*** Provided information Section Begins ***

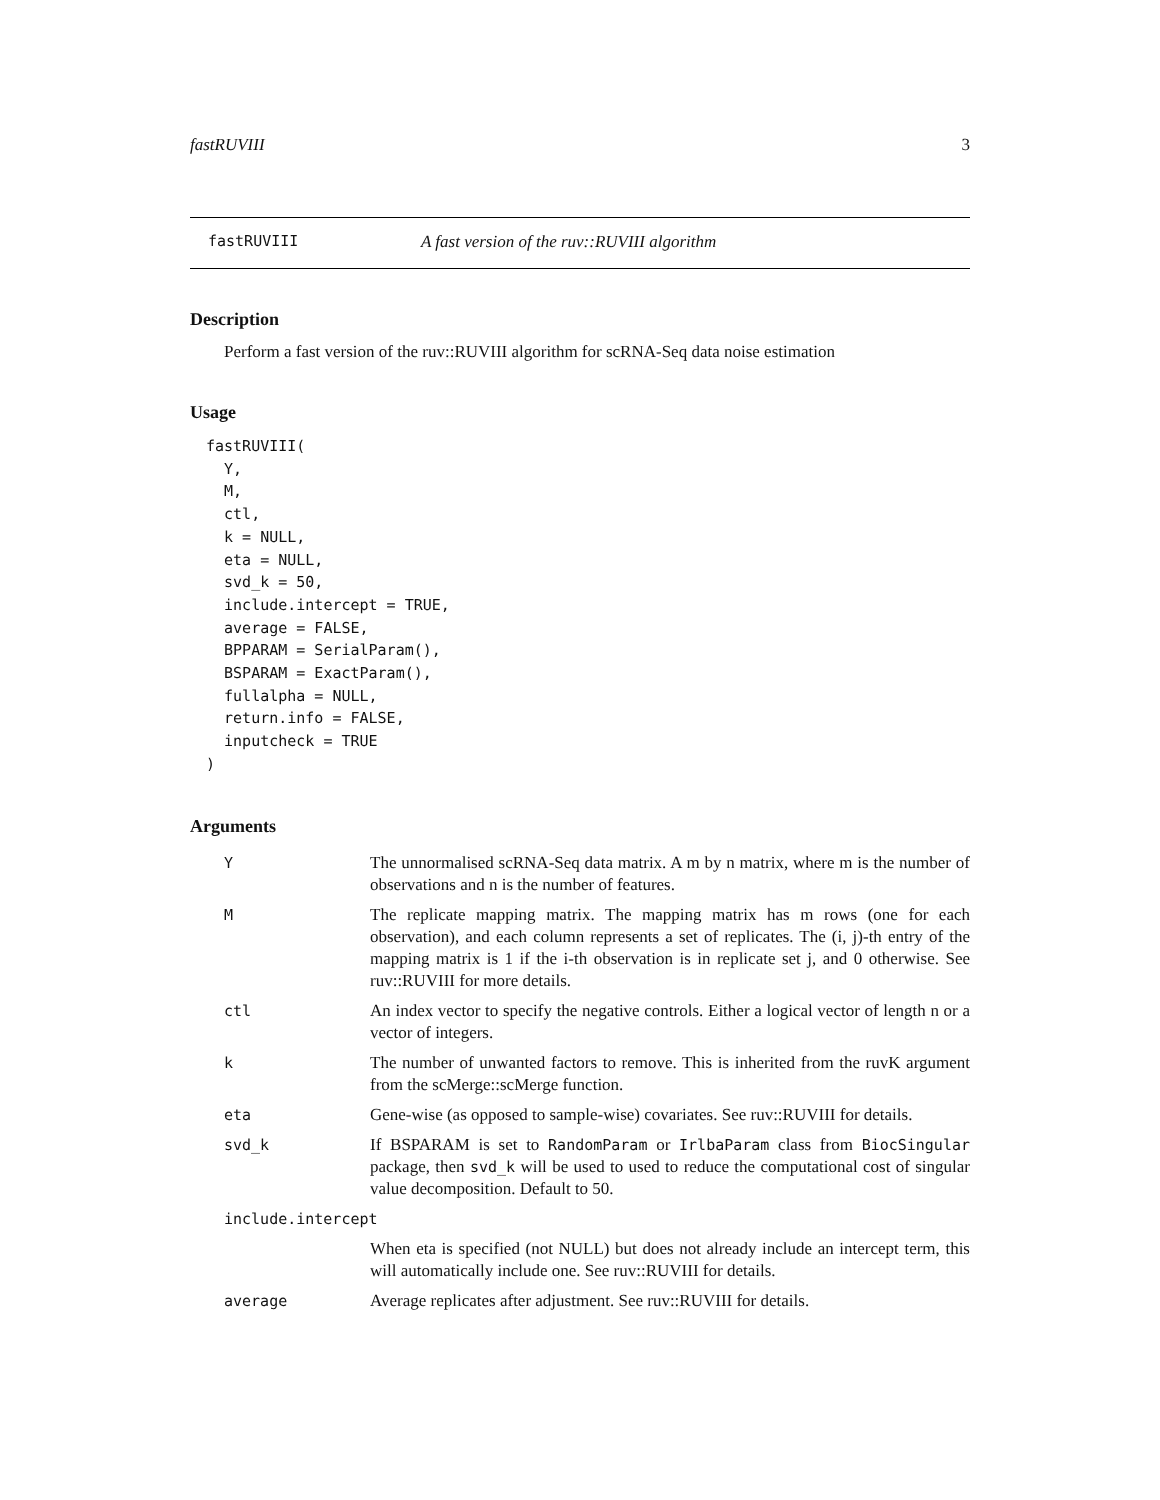fastRUVIII 3
fastRUVIII A fast version of the ruv::RUVIII algorithm
Description
Perform a fast version of the ruv::RUVIII algorithm for scRNA-Seq data noise estimation
Usage
fastRUVIII(
  Y,
  M,
  ctl,
  k = NULL,
  eta = NULL,
  svd_k = 50,
  include.intercept = TRUE,
  average = FALSE,
  BPPARAM = SerialParam(),
  BSPARAM = ExactParam(),
  fullalpha = NULL,
  return.info = FALSE,
  inputcheck = TRUE
)
Arguments
| Y | The unnormalised scRNA-Seq data matrix. A m by n matrix, where m is the number of observations and n is the number of features. |
| M | The replicate mapping matrix. The mapping matrix has m rows (one for each observation), and each column represents a set of replicates. The (i, j)-th entry of the mapping matrix is 1 if the i-th observation is in replicate set j, and 0 otherwise. See ruv::RUVIII for more details. |
| ctl | An index vector to specify the negative controls. Either a logical vector of length n or a vector of integers. |
| k | The number of unwanted factors to remove. This is inherited from the ruvK argument from the scMerge::scMerge function. |
| eta | Gene-wise (as opposed to sample-wise) covariates. See ruv::RUVIII for details. |
| svd_k | If BSPARAM is set to RandomParam or IrlbaParam class from BiocSingular package, then svd_k will be used to used to reduce the computational cost of singular value decomposition. Default to 50. |
| include.intercept | |
| | When eta is specified (not NULL) but does not already include an intercept term, this will automatically include one. See ruv::RUVIII for details. |
| average | Average replicates after adjustment. See ruv::RUVIII for details. |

*** Provided information Section Ends ***

__Assignment__: Please reproduce the entries above exactly, omitting every picture.

__Answer for this exercise__:
fastRUVIII 3
fastRUVIII A fast version of the ruv::RUVIII algorithm
Description
Perform a fast version of the ruv::RUVIII algorithm for scRNA-Seq data noise estimation
Usage
fastRUVIII(
  Y,
  M,
  ctl,
  k = NULL,
  eta = NULL,
  svd_k = 50,
  include.intercept = TRUE,
  average = FALSE,
  BPPARAM = SerialParam(),
  BSPARAM = ExactParam(),
  fullalpha = NULL,
  return.info = FALSE,
  inputcheck = TRUE
)
Arguments
| Y | The unnormalised scRNA-Seq data matrix. A m by n matrix, where m is the number of observations and n is the number of features. |
| M | The replicate mapping matrix. The mapping matrix has m rows (one for each observation), and each column represents a set of replicates. The (i, j)-th entry of the mapping matrix is 1 if the i-th observation is in replicate set j, and 0 otherwise. See ruv::RUVIII for more details. |
| ctl | An index vector to specify the negative controls. Either a logical vector of length n or a vector of integers. |
| k | The number of unwanted factors to remove. This is inherited from the ruvK argument from the scMerge::scMerge function. |
| eta | Gene-wise (as opposed to sample-wise) covariates. See ruv::RUVIII for details. |
| svd_k | If BSPARAM is set to RandomParam or IrlbaParam class from BiocSingular package, then svd_k will be used to used to reduce the computational cost of singular value decomposition. Default to 50. |
| include.intercept | |
| | When eta is specified (not NULL) but does not already include an intercept term, this will automatically include one. See ruv::RUVIII for details. |
| average | Average replicates after adjustment. See ruv::RUVIII for details. |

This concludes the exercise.